8. Throw every single dime you can find at debt #1. For this step I opened up another free checking account at my bank and tossed every bit of found money in it I could find. Loose change, birthday and Christmas gifts, and proceeds from sales of my CD collection on eBay all qualify. Consider taking on a part-time job, or starting a side hustle like mowing lawns or painting house numbers on neighbors’ curbs. Every single extra penny goes into this account, and at the end of the week transfer the exact balance in that second account to the credit card with the lowest balance. You may want to do it every other week, but don’t wait an entire month – you’ll pay slightly more in interest at the end of the billing cycle. Some weeks it might only be an extra $17 payment, others may be as much as $85. No amount is too small to getting you closer to getting out of debt.

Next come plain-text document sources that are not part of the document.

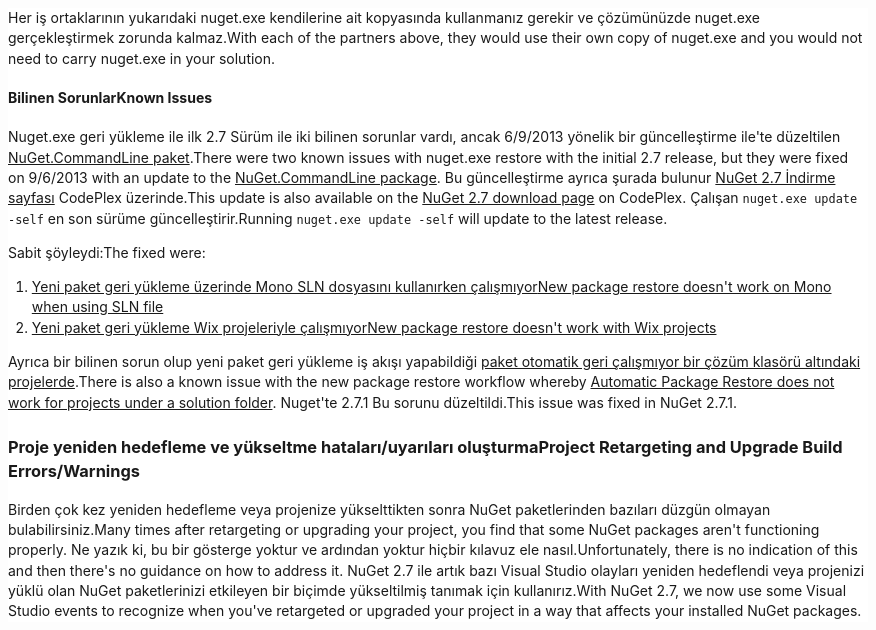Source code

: <span data-ttu-id="2b3a1-190">Her iş ortaklarının yukarıdaki nuget.exe kendilerine ait kopyasında kullanmanız gerekir ve çözümünüzde nuget.exe gerçekleştirmek zorunda kalmaz.</span><span class="sxs-lookup"><span data-stu-id="2b3a1-190">With each of the partners above, they would use their own copy of nuget.exe and you would not need to carry nuget.exe in your solution.</span></span>

#### <a name="known-issues"></a><span data-ttu-id="2b3a1-191">Bilinen Sorunlar</span><span class="sxs-lookup"><span data-stu-id="2b3a1-191">Known Issues</span></span>

<span data-ttu-id="2b3a1-192">Nuget.exe geri yükleme ile ilk 2.7 Sürüm ile iki bilinen sorunlar vardı, ancak 6/9/2013 yönelik bir güncelleştirme ile'te düzeltilen [NuGet.CommandLine paket](http://www.nuget.org/packages/NuGet.CommandLine/).</span><span class="sxs-lookup"><span data-stu-id="2b3a1-192">There were two known issues with nuget.exe restore with the initial 2.7 release, but they were fixed on 9/6/2013 with an update to the [NuGet.CommandLine package](http://www.nuget.org/packages/NuGet.CommandLine/).</span></span>  <span data-ttu-id="2b3a1-193">Bu güncelleştirme ayrıca şurada bulunur [NuGet 2.7 İndirme sayfası](https://nuget.codeplex.com/releases/view/107605) CodePlex üzerinde.</span><span class="sxs-lookup"><span data-stu-id="2b3a1-193">This update is also available on the [NuGet 2.7 download page](https://nuget.codeplex.com/releases/view/107605) on CodePlex.</span></span>  <span data-ttu-id="2b3a1-194">Çalışan `nuget.exe update -self` en son sürüme güncelleştirir.</span><span class="sxs-lookup"><span data-stu-id="2b3a1-194">Running `nuget.exe update -self` will update to the latest release.</span></span>

<span data-ttu-id="2b3a1-195">Sabit şöyleydi:</span><span class="sxs-lookup"><span data-stu-id="2b3a1-195">The fixed were:</span></span>

1. [<span data-ttu-id="2b3a1-196">Yeni paket geri yükleme üzerinde Mono SLN dosyasını kullanırken çalışmıyor</span><span class="sxs-lookup"><span data-stu-id="2b3a1-196">New package restore doesn't work on Mono when using SLN file</span></span>](https://nuget.codeplex.com/workitem/3596)
1. [<span data-ttu-id="2b3a1-197">Yeni paket geri yükleme Wix projeleriyle çalışmıyor</span><span class="sxs-lookup"><span data-stu-id="2b3a1-197">New package restore doesn't work with Wix projects</span></span>](https://nuget.codeplex.com/workitem/3598)

<span data-ttu-id="2b3a1-198">Ayrıca bir bilinen sorun olup yeni paket geri yükleme iş akışı yapabildiği [paket otomatik geri çalışmıyor bir çözüm klasörü altındaki projelerde](https://nuget.codeplex.com/workitem/3625).</span><span class="sxs-lookup"><span data-stu-id="2b3a1-198">There is also a known issue with the new package restore workflow whereby [Automatic Package Restore does not work for projects under a solution folder](https://nuget.codeplex.com/workitem/3625).</span></span> <span data-ttu-id="2b3a1-199">Nuget'te 2.7.1 Bu sorunu düzeltildi.</span><span class="sxs-lookup"><span data-stu-id="2b3a1-199">This issue was fixed in NuGet 2.7.1.</span></span>

### <a name="project-retargeting-and-upgrade-build-errorswarnings"></a><span data-ttu-id="2b3a1-200">Proje yeniden hedefleme ve yükseltme hataları/uyarıları oluşturma</span><span class="sxs-lookup"><span data-stu-id="2b3a1-200">Project Retargeting and Upgrade Build Errors/Warnings</span></span>

<span data-ttu-id="2b3a1-201">Birden çok kez yeniden hedefleme veya projenize yükselttikten sonra NuGet paketlerinden bazıları düzgün olmayan bulabilirsiniz.</span><span class="sxs-lookup"><span data-stu-id="2b3a1-201">Many times after retargeting or upgrading your project, you find that some NuGet packages aren't functioning properly.</span></span> <span data-ttu-id="2b3a1-202">Ne yazık ki, bu bir gösterge yoktur ve ardından yoktur hiçbir kılavuz ele nasıl.</span><span class="sxs-lookup"><span data-stu-id="2b3a1-202">Unfortunately, there is no indication of this and then there's no guidance on how to address it.</span></span> <span data-ttu-id="2b3a1-203">NuGet 2.7 ile artık bazı Visual Studio olayları yeniden hedeflendi veya projenizi yüklü olan NuGet paketlerinizi etkileyen bir biçimde yükseltilmiş tanımak için kullanırız.</span><span class="sxs-lookup"><span data-stu-id="2b3a1-203">With NuGet 2.7, we now use some Visual Studio events to recognize when you've retargeted or upgraded your project in a way that affects your installed NuGet packages.</span></span>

9. Close your paid-off credit cards.
9a. If you are planning to buy a home, skip to step 9b. When the balance reaches zero, and you have paid off the entire balance for that credit card, call the issuer again and close the account. Immediately follow up that phone call with a letter to the issuer’s correspondence address asking that the account be closed, and ask for a written confirmation. I know the card has sentimental value. Maybe you opened it in college, or it has a picture of your dog on it. Tough. It has to go. You just don’t need the headaches associated with carrying a wallet-full of credit cards. Debit cards and cash spend just fine. Repeat step 9a with all but your last credit card. When your last credit card balance reaches zero, move on to step 10.
9b. This step is for those planning to buy a home after they are debt free. Closing a credit card account, even if it is paid off, can have a negative effect to your FICO score. If you are considering applying for a mortgage in the near future, it is a good idea to leave your credit card accounts open, particularly accounts you have had open for many years. Length of credit history is an important factor in calculating your score, and by closing older credit cards you are effectively lowering the average age of your active trade lines. You have already cut up the card, canceled any automatic billing and removed it from your online shopping profiles, so just let it sit for now.

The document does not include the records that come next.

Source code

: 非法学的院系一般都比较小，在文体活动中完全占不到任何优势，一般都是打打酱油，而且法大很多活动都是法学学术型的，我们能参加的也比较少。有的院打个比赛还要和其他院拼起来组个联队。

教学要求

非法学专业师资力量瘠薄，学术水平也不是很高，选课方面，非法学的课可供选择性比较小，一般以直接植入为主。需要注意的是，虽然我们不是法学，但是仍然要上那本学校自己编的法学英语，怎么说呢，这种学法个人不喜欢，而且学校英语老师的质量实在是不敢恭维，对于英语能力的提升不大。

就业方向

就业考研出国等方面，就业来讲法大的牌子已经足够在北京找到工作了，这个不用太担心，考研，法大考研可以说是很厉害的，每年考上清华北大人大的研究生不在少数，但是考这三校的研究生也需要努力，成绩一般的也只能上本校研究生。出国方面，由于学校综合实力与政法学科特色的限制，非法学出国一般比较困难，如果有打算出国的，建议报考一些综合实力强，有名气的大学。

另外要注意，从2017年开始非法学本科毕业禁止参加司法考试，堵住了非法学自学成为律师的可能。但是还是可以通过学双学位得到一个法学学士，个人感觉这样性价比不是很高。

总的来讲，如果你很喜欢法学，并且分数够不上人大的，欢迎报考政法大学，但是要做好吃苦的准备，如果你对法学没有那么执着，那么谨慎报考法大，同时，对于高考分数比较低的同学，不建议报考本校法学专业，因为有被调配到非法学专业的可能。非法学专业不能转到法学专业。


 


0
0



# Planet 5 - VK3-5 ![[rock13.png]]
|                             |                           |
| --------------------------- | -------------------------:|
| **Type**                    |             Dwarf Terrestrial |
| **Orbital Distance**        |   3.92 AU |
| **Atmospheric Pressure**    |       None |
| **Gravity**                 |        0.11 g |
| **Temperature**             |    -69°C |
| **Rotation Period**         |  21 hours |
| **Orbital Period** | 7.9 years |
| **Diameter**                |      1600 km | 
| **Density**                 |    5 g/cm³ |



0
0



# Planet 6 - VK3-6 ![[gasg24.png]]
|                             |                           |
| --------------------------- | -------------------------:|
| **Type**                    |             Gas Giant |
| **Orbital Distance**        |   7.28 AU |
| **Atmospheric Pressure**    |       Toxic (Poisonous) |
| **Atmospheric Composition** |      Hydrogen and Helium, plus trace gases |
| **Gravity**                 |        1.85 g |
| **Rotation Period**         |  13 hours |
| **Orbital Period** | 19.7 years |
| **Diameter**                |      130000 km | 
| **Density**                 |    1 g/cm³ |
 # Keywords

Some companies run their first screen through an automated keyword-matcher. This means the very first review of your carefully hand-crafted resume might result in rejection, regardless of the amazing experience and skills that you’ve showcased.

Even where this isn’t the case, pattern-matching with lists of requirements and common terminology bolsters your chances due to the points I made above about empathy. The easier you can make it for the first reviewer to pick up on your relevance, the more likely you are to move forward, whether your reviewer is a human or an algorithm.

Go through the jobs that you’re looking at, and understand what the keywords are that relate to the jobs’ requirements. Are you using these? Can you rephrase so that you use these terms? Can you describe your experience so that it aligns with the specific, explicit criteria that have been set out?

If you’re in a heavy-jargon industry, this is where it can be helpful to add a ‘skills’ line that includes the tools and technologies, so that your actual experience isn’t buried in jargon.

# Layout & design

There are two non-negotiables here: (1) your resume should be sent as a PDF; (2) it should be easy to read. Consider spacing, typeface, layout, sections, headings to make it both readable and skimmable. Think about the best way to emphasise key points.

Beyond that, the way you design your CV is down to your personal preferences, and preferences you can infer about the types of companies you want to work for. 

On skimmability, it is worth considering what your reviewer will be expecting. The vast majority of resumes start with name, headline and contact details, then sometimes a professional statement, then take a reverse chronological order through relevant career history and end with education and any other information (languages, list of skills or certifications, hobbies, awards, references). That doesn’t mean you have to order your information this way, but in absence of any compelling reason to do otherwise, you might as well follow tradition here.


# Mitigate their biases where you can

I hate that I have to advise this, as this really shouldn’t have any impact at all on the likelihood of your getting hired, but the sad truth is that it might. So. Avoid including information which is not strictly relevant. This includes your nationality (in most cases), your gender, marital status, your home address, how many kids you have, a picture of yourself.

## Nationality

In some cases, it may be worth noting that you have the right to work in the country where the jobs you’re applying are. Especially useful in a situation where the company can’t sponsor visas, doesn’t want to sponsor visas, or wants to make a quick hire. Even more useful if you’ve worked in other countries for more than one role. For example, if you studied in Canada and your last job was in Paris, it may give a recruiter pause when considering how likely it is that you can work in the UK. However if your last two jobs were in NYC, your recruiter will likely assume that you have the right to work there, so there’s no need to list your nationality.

10. Put away that final credit card. Presumably, this last credit card was the one with the highest credit limit and the best interest rate – that’s why it is last in the lineup. If that is in fact the case, tuck the card away some place safe around your house. Maybe stash it in a sock drawer, or locked away in a safe or lock box. Wherever you decide to store it, just be sure it is not in your wallet, unless you are traveling and need to take it along for emergencies. Keep this card around until your fully-funded emergency fund is in place, at which point you can consider yourself “self-insured” against future emergencies. At this point you may decide to keep the card to score rewards points, or scrap it. It’s up to you. Me? I say dump it. Who needs the hassle?

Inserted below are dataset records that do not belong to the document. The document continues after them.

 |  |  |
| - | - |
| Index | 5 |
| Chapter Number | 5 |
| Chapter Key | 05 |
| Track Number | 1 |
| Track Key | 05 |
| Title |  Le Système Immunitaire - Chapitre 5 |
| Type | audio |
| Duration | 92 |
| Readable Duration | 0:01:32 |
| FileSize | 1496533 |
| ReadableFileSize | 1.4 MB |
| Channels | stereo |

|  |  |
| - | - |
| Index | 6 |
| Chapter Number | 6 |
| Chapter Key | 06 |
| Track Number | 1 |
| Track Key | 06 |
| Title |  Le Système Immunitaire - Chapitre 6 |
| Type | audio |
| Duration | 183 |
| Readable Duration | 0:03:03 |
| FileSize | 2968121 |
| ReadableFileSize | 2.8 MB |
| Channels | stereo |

If you are like me, you have probably been accumulating debt for years, but now it is time to stop. Draw a line in the sand, and vow to never cross it again. It is time to start living the rest of your life debt free. Living without debt reminds me of being a kid again and pedaling your bicycle like crazy to climb that tall hill in your neighborhood. Just when you think you can’t spin those pedals another turn you see the top of the hill. You crest the top of the hill in complete exhaustion and then begin to descend the other side, wind blowing in your hair, the sun warming your face as you look up and smile. That is the feeling of living debt free, and I can’t wait to coast down that hill again soon. How about you?